Investors Pour $63bn into ETFs
Investors poured cash into passive funds at the beginning of the year, with global exchange-traded funds seeing inflows s twice the average inflows of the past nine years, data from Morningstar Direct revealed.
The nine-year average for monthly flows into ETFs globally is $22 billion, while in January worldwide ETFs recorded inflows of $63 billion. This was the highest monthly figure since September 2015, when ETFs saw global inflows of $73 billion.
The most popular ETFs were those invested in US fixed income and Japan equities. US fixed income ETFs gained $11 billion inflows in January, the highest inflows in 12 months. January also saw the largest inflows into Japan equity ETFs in nearly four years at $10.2 billion.
More recent figures provided by State Street showed that global ETFs recorded $87 billion inflows in the first two months of 2017. US equity ETFs recorded inflows of $35 billion while fixed income recorded $18 billion inflows.
Within the US equity market, the sectors that have seen the most flows are financials, technology and energy.
Rebecca Chesworth, senior equity strategist for SPDR ETFs said these accelerating inflows were driven by a better macro outlook.
“There was clear profit taking particularly in US Banks in mid-late January, which resulted in flows coming back in February as the market woke up to an increasing inflation forecast, as well as further discussion around deregulation under Trump,” said Chesworth.
Most Popular US Fixed Income ETFs
Within the US fixed income sector, Vanguard Intermediate-Term Corp Bond index fund ETF (VCIT) was the most popular ETF with $1.7 billion inflows in January alone, according to data from Morningstar Direct. It is followed by Vanguard Short Term Bond Index ETF (BSV) and the iShares iBoxx $Investment Grade Corporate Bond ETF (LQD) which recorded $1.5 billion and $1.2 billion inflows respectively.
Looking at what European passive investors were buying, the most popular ETF was the Vanguard S&P 500 ETF (VUSA) which is Gold Rated by Morningstar passive analysts. This ETF saw $640 million inflows in January alone.
This fund is one of the best in its category, said Morningstar passive analysts. The Vanguard S&P 500 ETF offers broad and diversified exposure to US large-cap stocks by tracking the S&P 500, the most oft-cited proxy for the U.S. equity market.
Pension Funds Wake Up to Benefits of ETFs
Exchange-traded funds also draw more money from European pension funds. The share of institutional investors using ETFs for liquidity management reached 45% in 2016, up from 36% a year ago, according to data compiled by Greenwich Associates for BlackRock. The study also reveals that insurers are now the most common users of ETFs among European institutions, surpassing asset managers. Nearly six in 10 pension funds now use ETFs in their portfolios, up from 40% a year ago.

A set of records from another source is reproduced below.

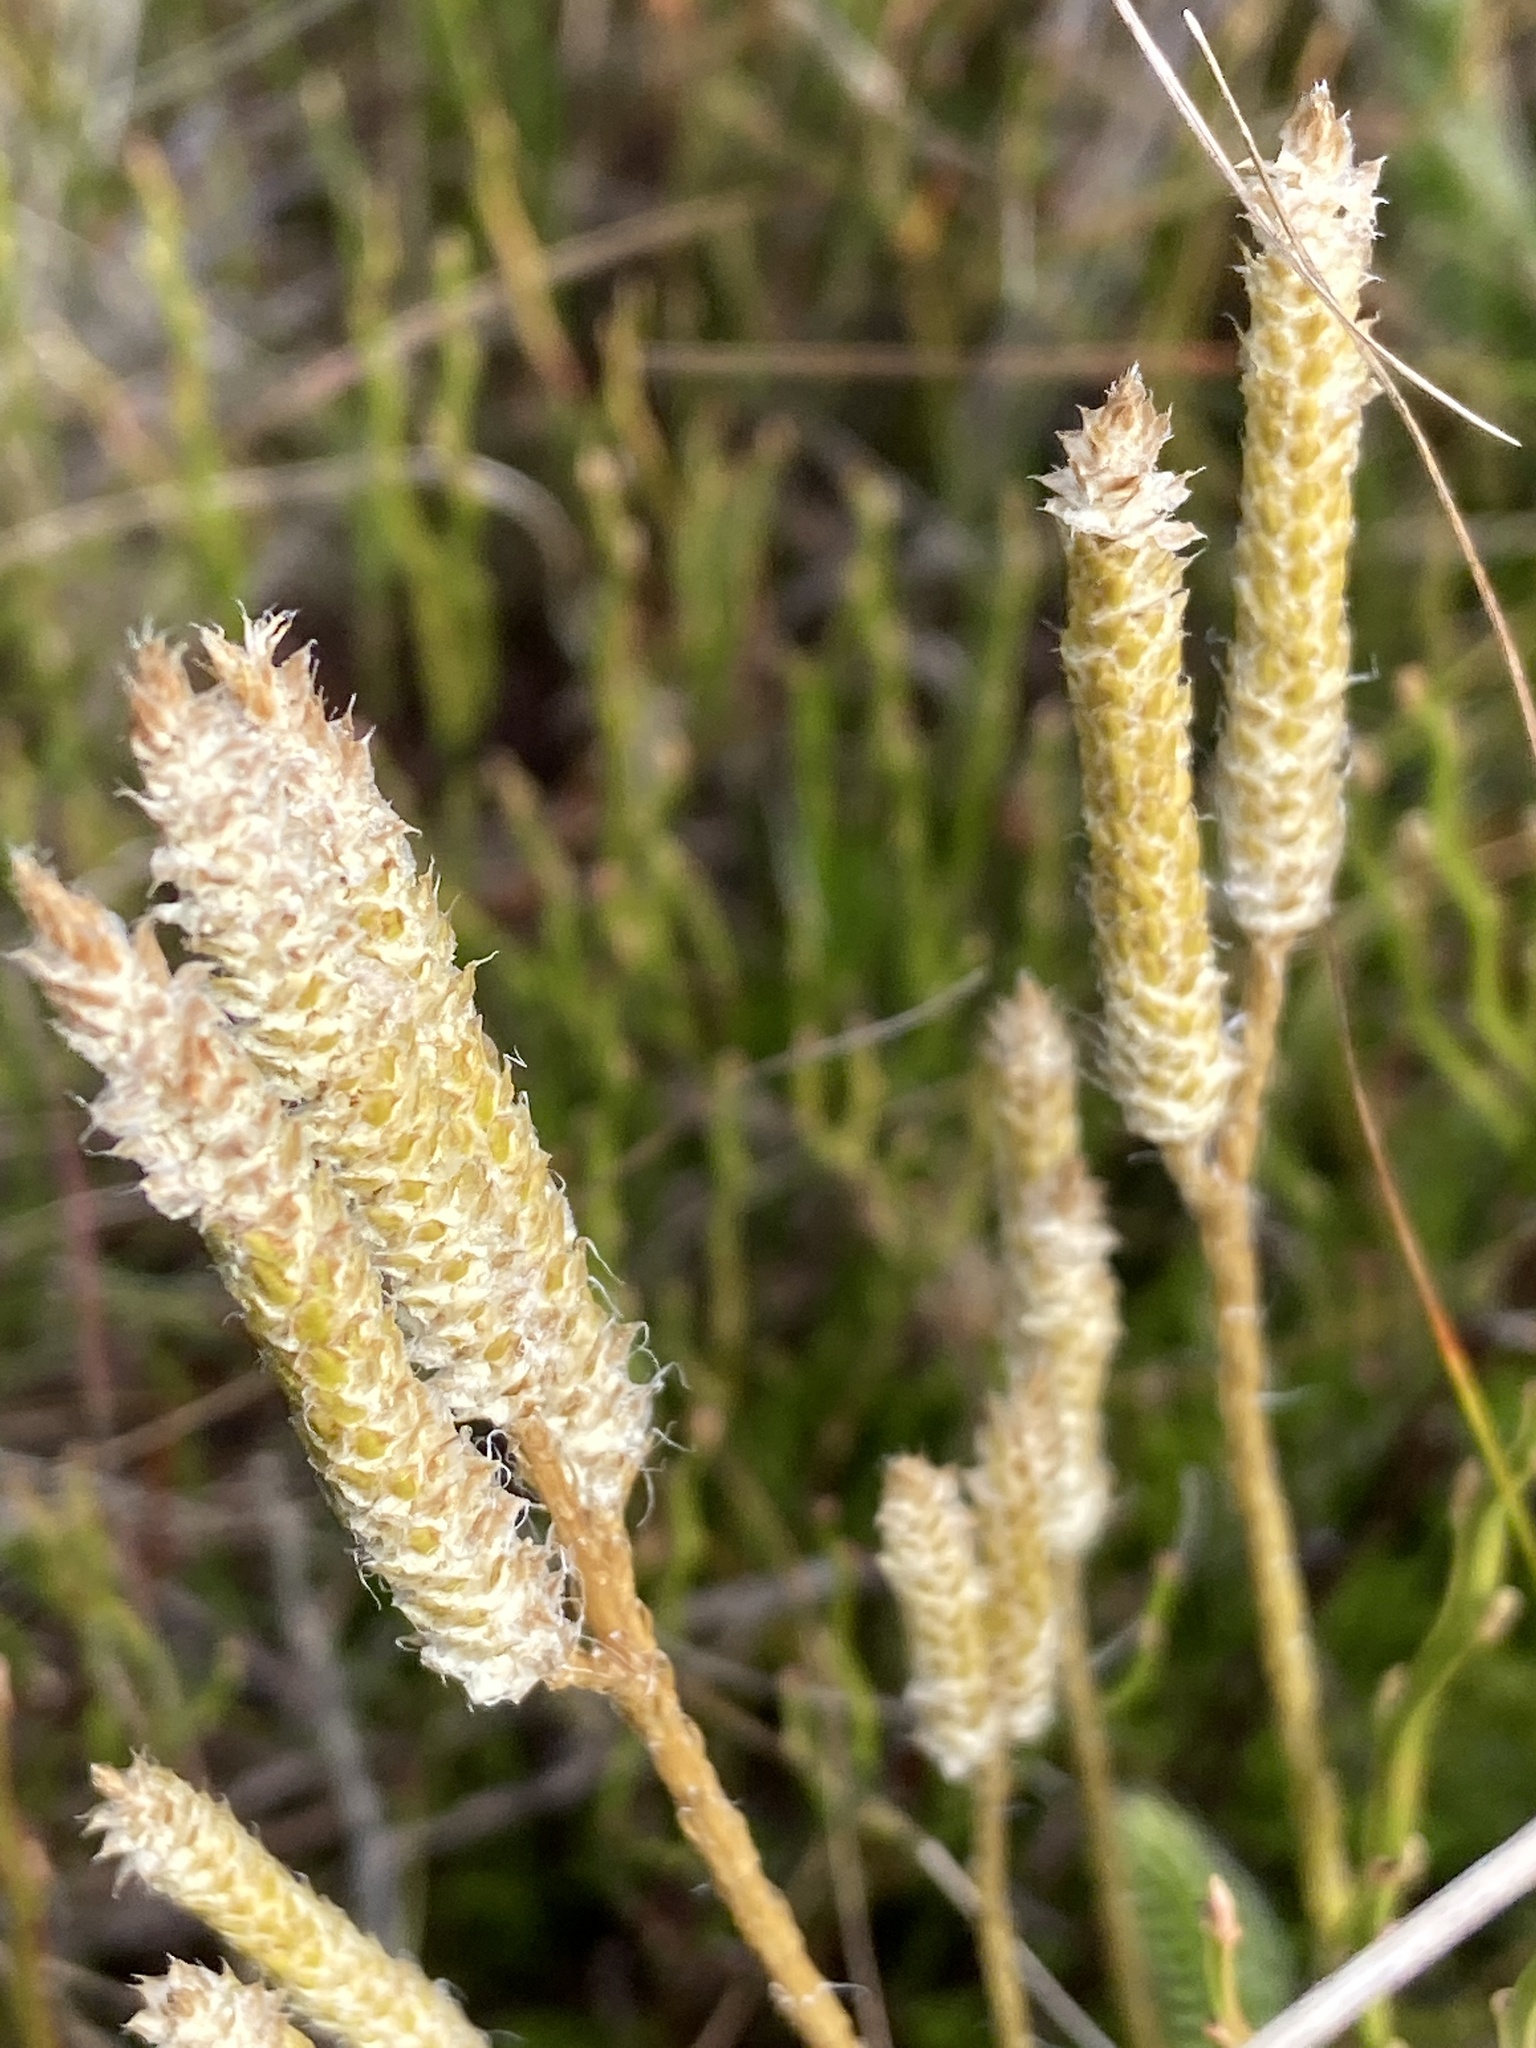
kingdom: Plantae
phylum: Tracheophyta
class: Lycopodiopsida
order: Lycopodiales
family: Lycopodiaceae
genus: Lycopodium
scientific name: Lycopodium clavatum
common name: Stag's-horn clubmoss
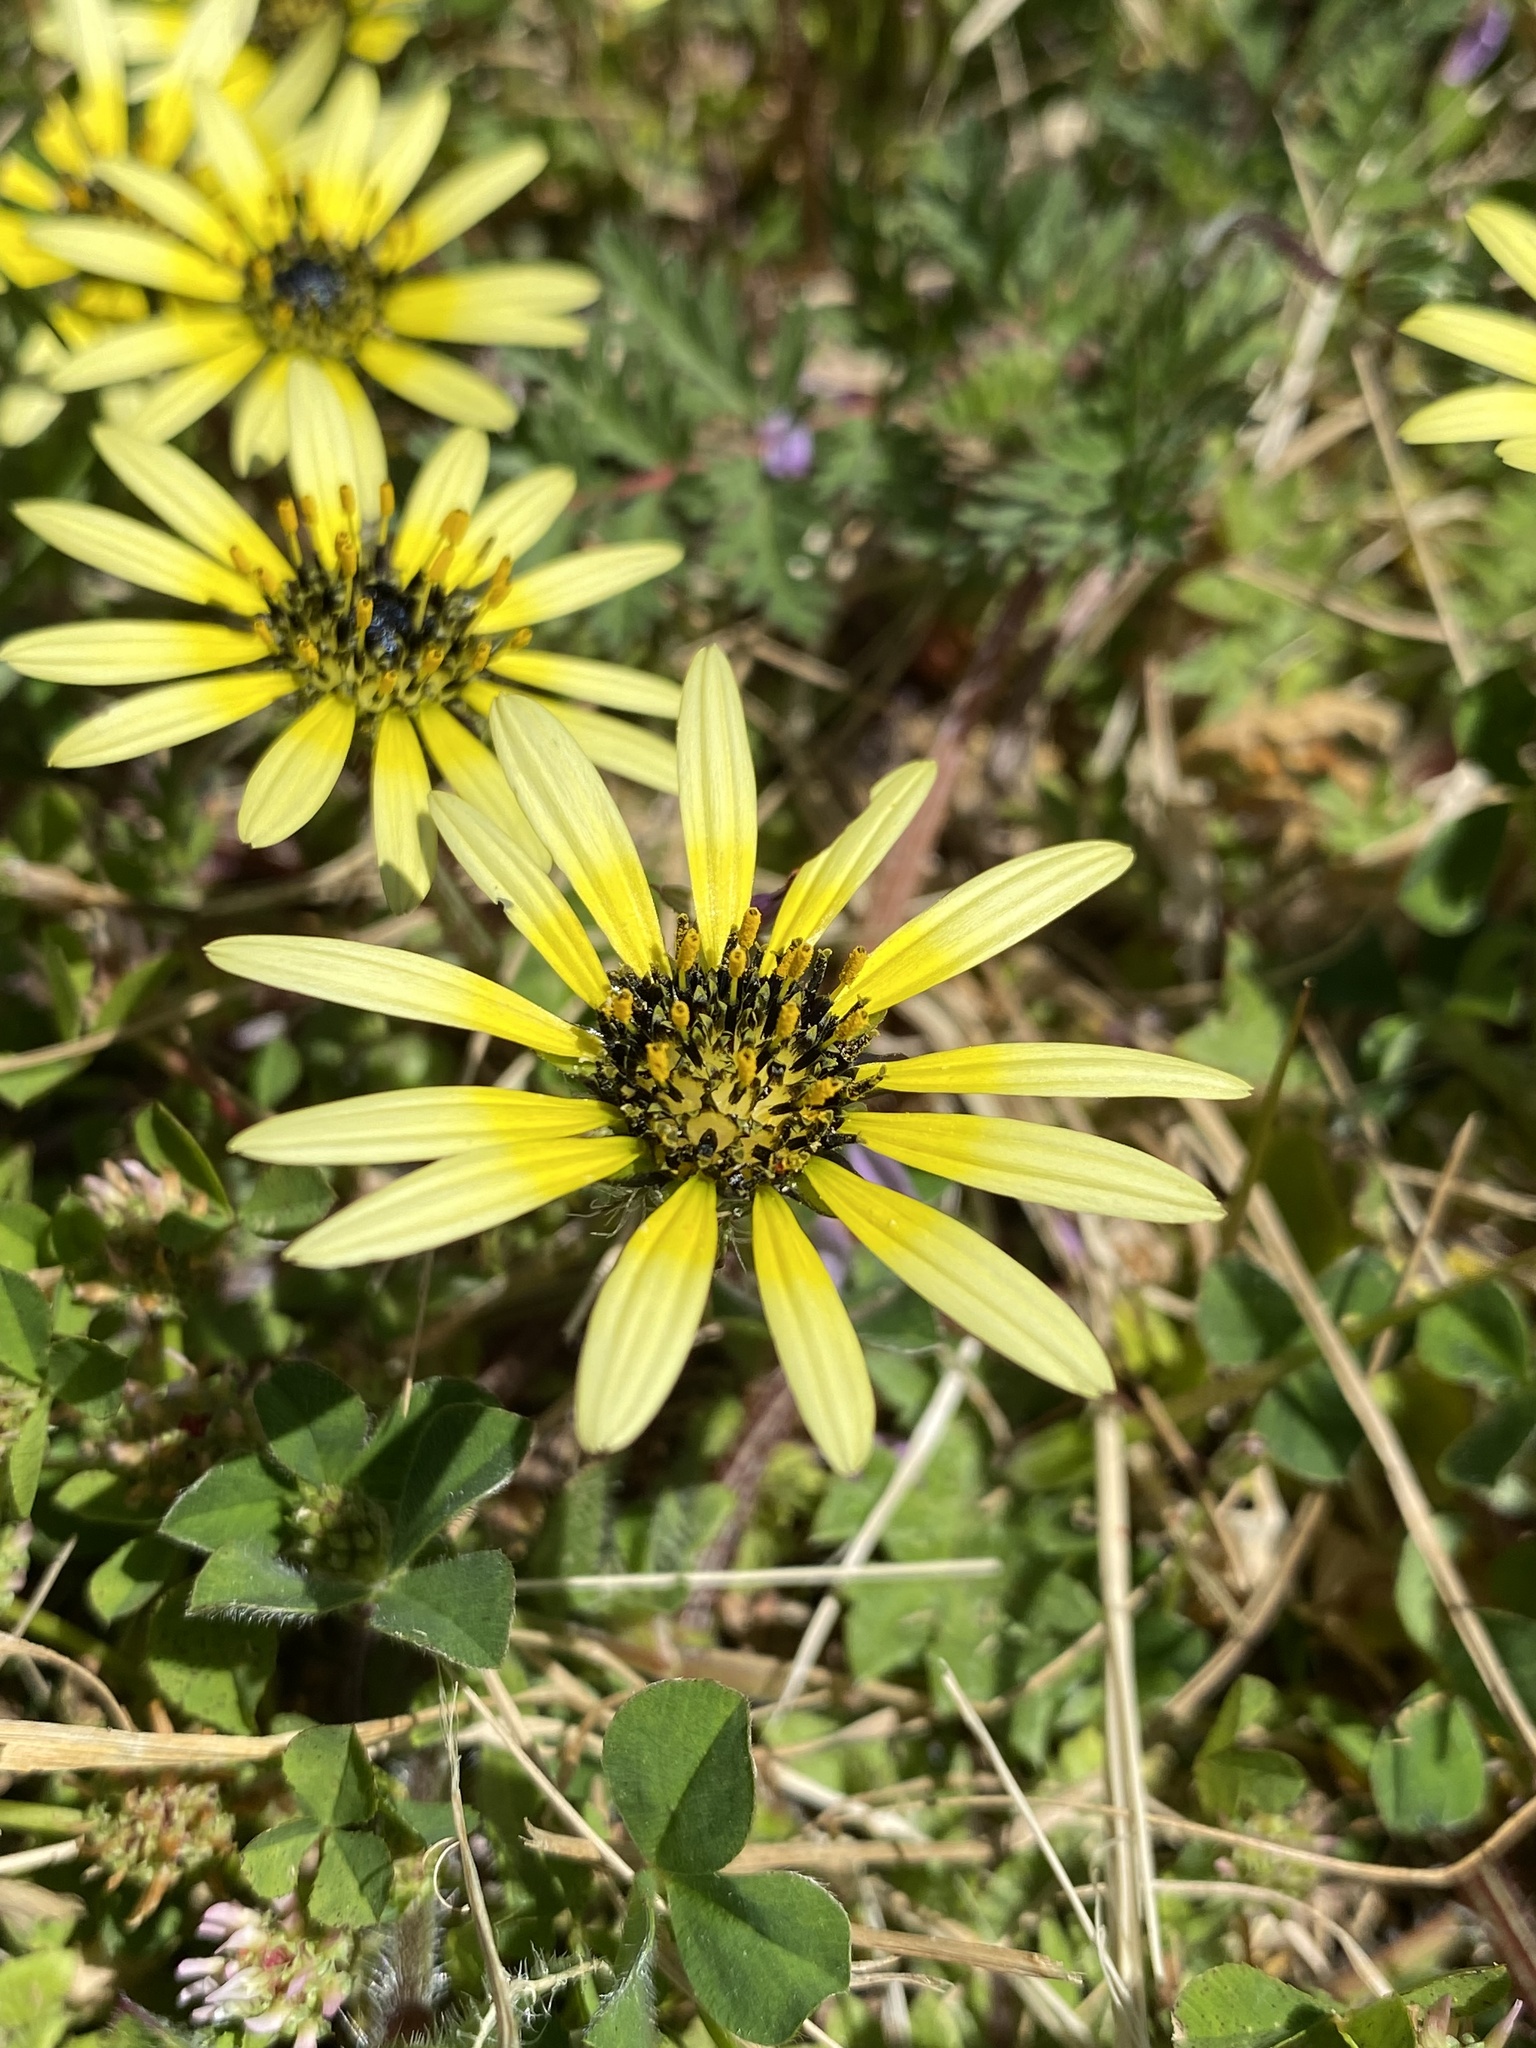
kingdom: Plantae
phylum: Tracheophyta
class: Magnoliopsida
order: Asterales
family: Asteraceae
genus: Arctotheca
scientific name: Arctotheca calendula
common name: Capeweed
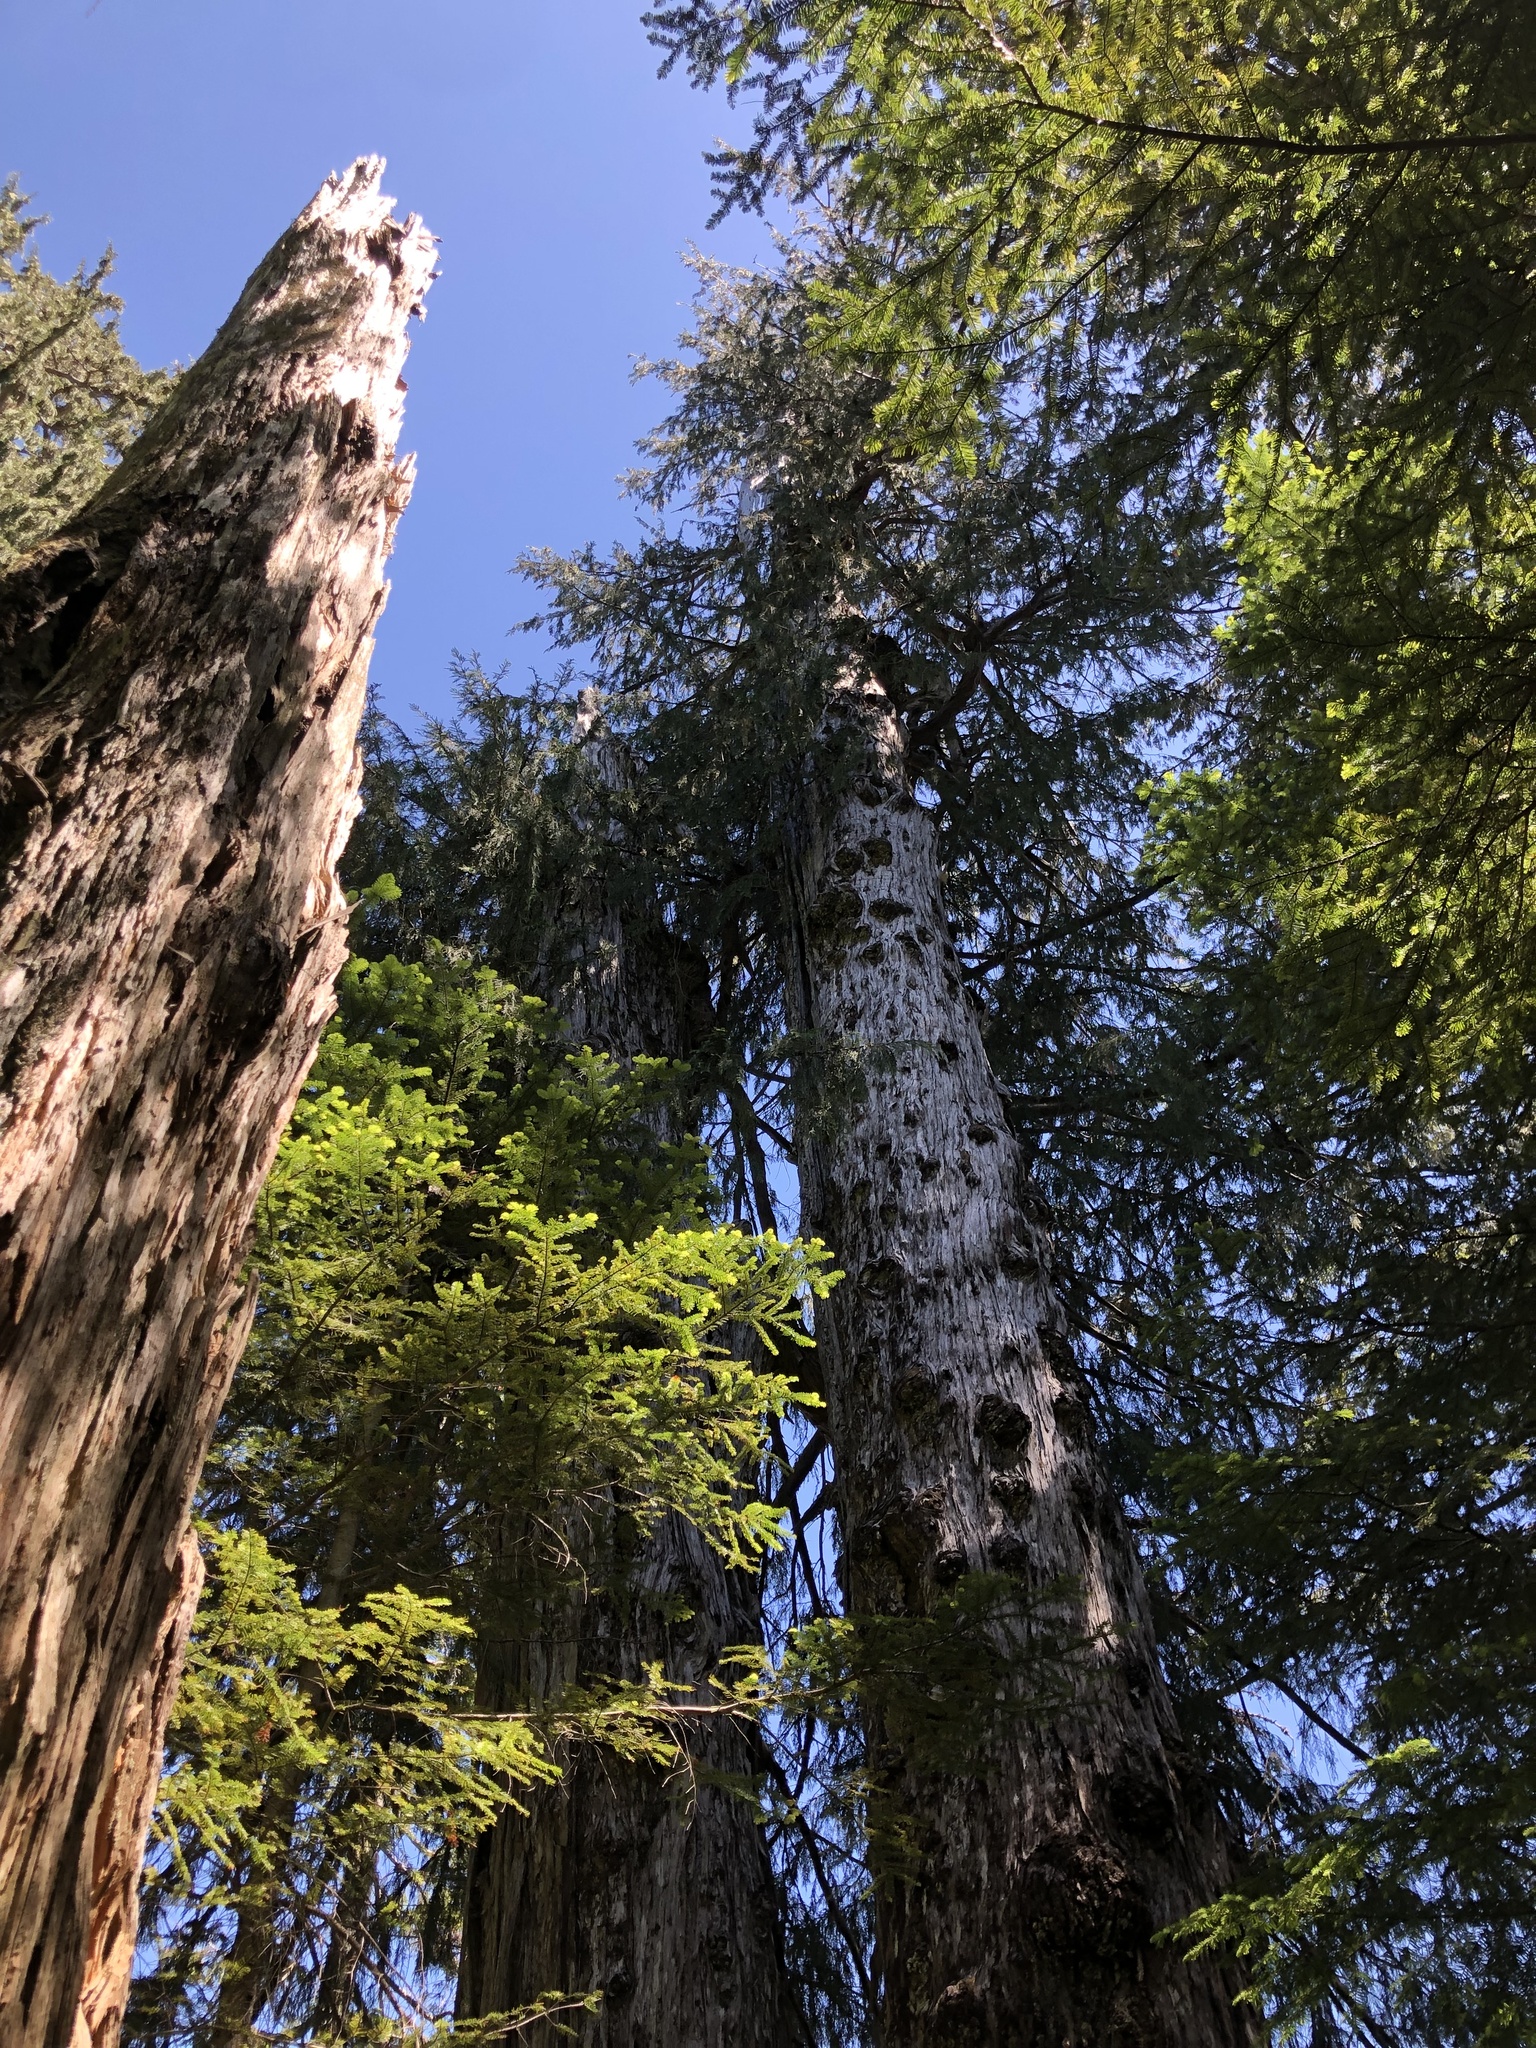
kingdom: Plantae
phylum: Tracheophyta
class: Pinopsida
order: Pinales
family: Cupressaceae
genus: Xanthocyparis
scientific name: Xanthocyparis nootkatensis
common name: Nootka cypress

“ETFs are being used by a more diverse range of investors than ever before. Institutions are adjusting their investment approach in response to changing market dynamics, including central bank activity, increased market volatility around events such as Brexit and the US election, and ongoing liquidity challenges in fixed income,” said Fergus Slinger, co-head of iShares Sales EMEA at BlackRock.